The sculptures show two scenes from a variety of angles, each represented by a wooden panel – one of them demonstrates a wounded soldier being nursed with the feeder cup, and the other – you guessed it right – shows a hunger-striking suffragette being force-fed with the same cup. To capture the scenes and create the sculptures, Borland built a photo circle which was commonly used in the 19th century. Actors staged the scenes inside the photo circle and cameras placed around them took images of their reenactments. Afterwards, Borland used the outlines of the human figures from each photo to create the wooden panels which formed the sculpture.
It is a thought-provoking artwork, that made me think even more about the greater social context of World War 1 and connected its centenary with another groundbreaking anniversary – in 2018 we are also celebrating 100 years of the right to vote for (some) women.
I Say Nothing is on display on the south balcony at Kelvingrove Museum and is free to view.
Visiting Kelvingrove Museum
I recommend making a day out of your visit of Brushes with War and the other displays in order to take in all the history, context and detail. Kelvingrove Museum is huge and there are also many different collections on display – there are 22 galleries filled with anything from art to animals, cultural objects and design. The World War 1 displays and exhibitions are really just one part of the museum, so if you can, check out some other parts of the museum as well.
Kelvingrove Art Gallery & Museum
Argyle St, Glasgow G3 8AG
+44 141 276 9599, Website
Open Monday-Sunday 10am – 5pm
(11am on Fridays and Sundays)
Kelvingrove Museum is free to enter, however, there is an entrance fee for the special exhibition Brushes with War: £7 per adult/ £5 per concession, children under 16 free.
There is a cafe on the ground floor in the grand hall under the organ and a restaurant next to the special exhibition space on the lower level. There is also a shop and free Wifi throughout the building. Full accessibility information can be found here.

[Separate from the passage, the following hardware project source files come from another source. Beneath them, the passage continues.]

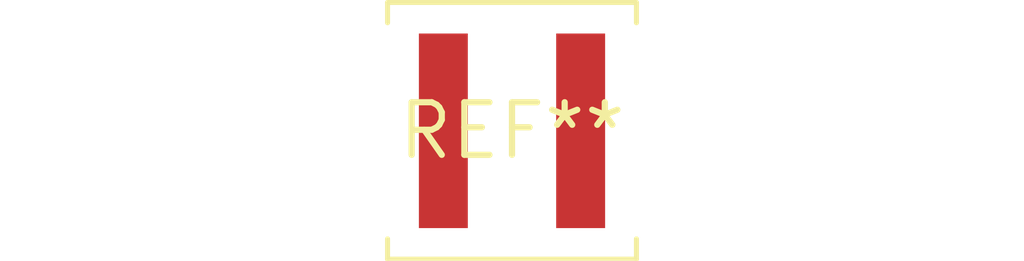
<source format=kicad_pcb>
(kicad_pcb (version 20240108) (generator pcbnew)

  (general
    (thickness 1.6)
  )

  (paper "A4")
  (layers
    (0 "F.Cu" signal)
    (31 "B.Cu" signal)
    (32 "B.Adhes" user "B.Adhesive")
    (33 "F.Adhes" user "F.Adhesive")
    (34 "B.Paste" user)
    (35 "F.Paste" user)
    (36 "B.SilkS" user "B.Silkscreen")
    (37 "F.SilkS" user "F.Silkscreen")
    (38 "B.Mask" user)
    (39 "F.Mask" user)
    (40 "Dwgs.User" user "User.Drawings")
    (41 "Cmts.User" user "User.Comments")
    (42 "Eco1.User" user "User.Eco1")
    (43 "Eco2.User" user "User.Eco2")
    (44 "Edge.Cuts" user)
    (45 "Margin" user)
    (46 "B.CrtYd" user "B.Courtyard")
    (47 "F.CrtYd" user "F.Courtyard")
    (48 "B.Fab" user)
    (49 "F.Fab" user)
    (50 "User.1" user)
    (51 "User.2" user)
    (52 "User.3" user)
    (53 "User.4" user)
    (54 "User.5" user)
    (55 "User.6" user)
    (56 "User.7" user)
    (57 "User.8" user)
    (58 "User.9" user)
  )

  (setup
    (pad_to_mask_clearance 0)
    (pcbplotparams
      (layerselection 0x00010fc_ffffffff)
      (plot_on_all_layers_selection 0x0000000_00000000)
      (disableapertmacros false)
      (usegerberextensions false)
      (usegerberattributes false)
      (usegerberadvancedattributes false)
      (creategerberjobfile false)
      (dashed_line_dash_ratio 12.000000)
      (dashed_line_gap_ratio 3.000000)
      (svgprecision 4)
      (plotframeref false)
      (viasonmask false)
      (mode 1)
      (useauxorigin false)
      (hpglpennumber 1)
      (hpglpenspeed 20)
      (hpglpendiameter 15.000000)
      (dxfpolygonmode false)
      (dxfimperialunits false)
      (dxfusepcbnewfont false)
      (psnegative false)
      (psa4output false)
      (plotreference false)
      (plotvalue false)
      (plotinvisibletext false)
      (sketchpadsonfab false)
      (subtractmaskfromsilk false)
      (outputformat 1)
      (mirror false)
      (drillshape 1)
      (scaleselection 1)
      (outputdirectory "")
    )
  )

  (net 0 "")

  (footprint "L_Coilcraft_XAL5050-XXX" (layer "F.Cu") (at 0 0))

)

</source>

Parking is available, but the easiest way is to arrive by public transport. First busses 2, 3 and 77 all stop right outside the museum; the nearest subway station is Kelvinhall (10-minute walk) and the nearest train station is Exhibition Centre (15-minute walk).
While you are in the area, you might also enjoy a visit to the Hidden Lane (independent artist studios, lovely souvenirs and a gorgeous tearoom serving afternoon tea). If you love learning about history, I also recommend the tours at Glasgow Central Station, which was an important site, particularly during the two World Wars!

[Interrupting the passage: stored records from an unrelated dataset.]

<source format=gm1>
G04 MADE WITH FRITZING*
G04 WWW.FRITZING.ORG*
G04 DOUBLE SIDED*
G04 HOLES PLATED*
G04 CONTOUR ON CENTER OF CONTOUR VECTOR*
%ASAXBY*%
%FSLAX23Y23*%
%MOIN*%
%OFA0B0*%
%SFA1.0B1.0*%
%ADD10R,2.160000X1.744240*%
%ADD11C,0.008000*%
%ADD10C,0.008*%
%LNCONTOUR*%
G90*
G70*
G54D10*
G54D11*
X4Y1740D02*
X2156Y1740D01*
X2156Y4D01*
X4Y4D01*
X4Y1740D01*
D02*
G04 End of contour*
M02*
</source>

I never thought I could be so interested in the history of World War 1, but the Brushes with War exhibition and the two displays featuring Brangwyn’s and Borland’s artwork have definitely changed my mind. It’s a lot of information to take in – and very emotional as well – but I promise that if you visit Kelvingrove Museum in the upcoming weeks, you will come out with a much deeper understanding of this moment in history! You won’t regret it!